_The task_.
Give all the lines below again, exactly, with no pictures.

Extracted records START

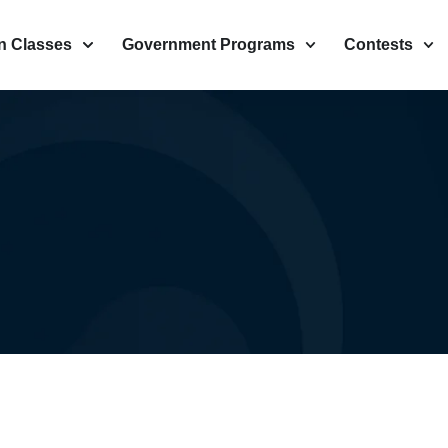
n Classes
Government Programs
Contests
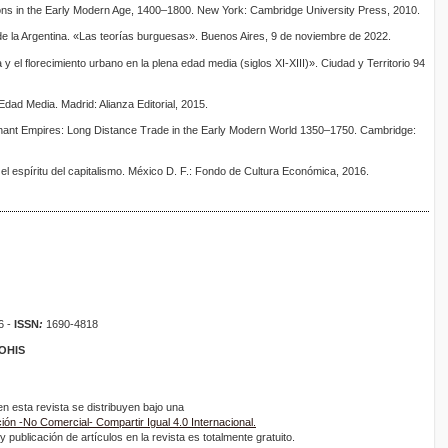
ions in the Early Modern Age, 1400–1800. New York: Cambridge University Press, 2010.
e la Argentina. «Las teorías burguesas». Buenos Aires, 9 de noviembre de 2022.
y el florecimiento urbano en la plena edad media (siglos XI-XIII)». Ciudad y Territorio 94
Edad Media. Madrid: Alianza Editorial, 2015.
hant Empires: Long Distance Trade in the Early Modern World 1350–1750. Cambridge:
el espíritu del capitalismo. México D. F.: Fondo de Cultura Económica, 2016.
6 -
ISSN
:
1690-4818
ROHIS
 esta revista se distribuyen bajo una
ón -No Comercial- Compartir Igual 4.0 Internacional.
 publicación de artículos en la revista es totalmente gratuito.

Extracted records END

_Result_.
n Classes
Government Programs
Contests
ions in the Early Modern Age, 1400–1800. New York: Cambridge University Press, 2010.
e la Argentina. «Las teorías burguesas». Buenos Aires, 9 de noviembre de 2022.
y el florecimiento urbano en la plena edad media (siglos XI-XIII)». Ciudad y Territorio 94
Edad Media. Madrid: Alianza Editorial, 2015.
hant Empires: Long Distance Trade in the Early Modern World 1350–1750. Cambridge:
el espíritu del capitalismo. México D. F.: Fondo de Cultura Económica, 2016.
6 -
ISSN
:
1690-4818
ROHIS
 esta revista se distribuyen bajo una
ón -No Comercial- Compartir Igual 4.0 Internacional.
 publicación de artículos en la revista es totalmente gratuito.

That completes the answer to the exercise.